_YOUR INSTRUCTIONS_
Copy out each line in the listing below where the word "down" appears.

_SUPPLIED MATERIAL_
- Opening Delimiter -
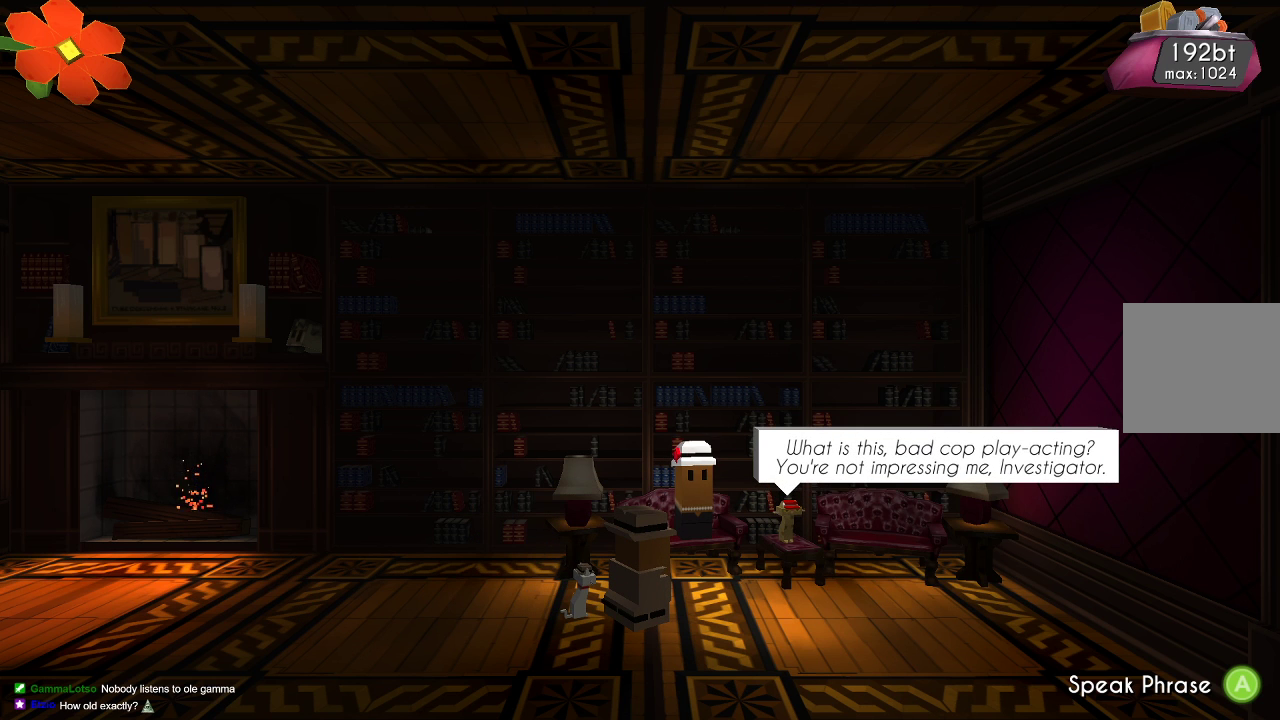
{"buttons": [], "left_stick": "center", "right_stick": "center", "events": []}
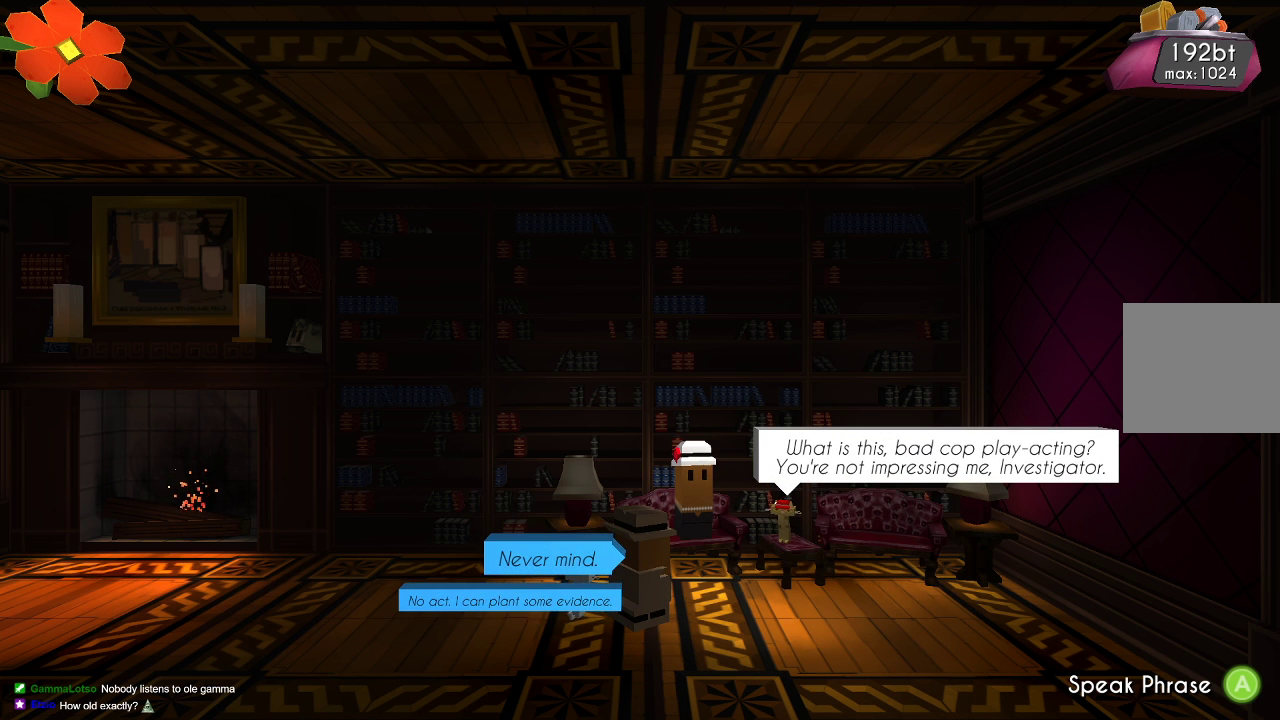
{"buttons": [], "left_stick": "center", "right_stick": "center", "events": [[333, "left_stick", "down"], [433, "left_stick", "center"]]}
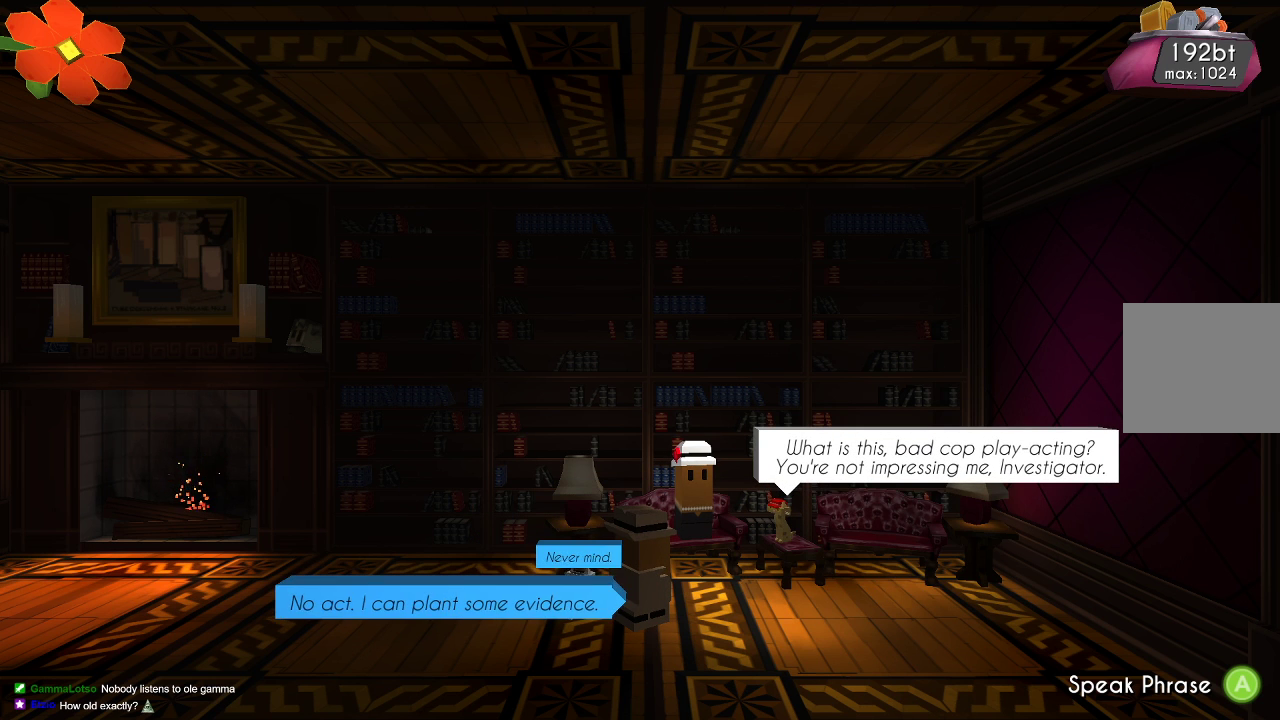
{"buttons": [], "left_stick": "center", "right_stick": "center", "events": [[267, "CROSS", "down"], [367, "CROSS", "up"]]}
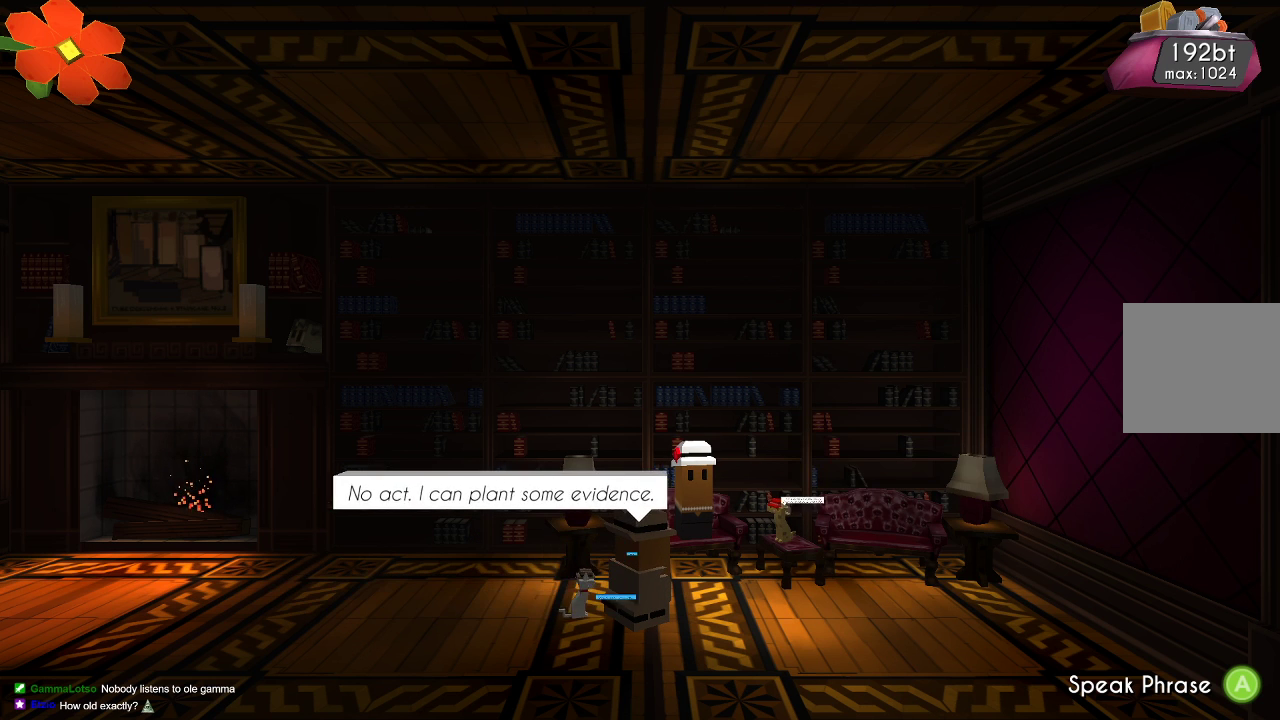
{"buttons": [], "left_stick": "center", "right_stick": "center", "events": []}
- Closing Delimiter -
_WRITTEN REPLY_
{"buttons": [], "left_stick": "center", "right_stick": "center", "events": [[333, "left_stick", "down"], [433, "left_stick", "center"]]}
{"buttons": [], "left_stick": "center", "right_stick": "center", "events": [[267, "CROSS", "down"], [367, "CROSS", "up"]]}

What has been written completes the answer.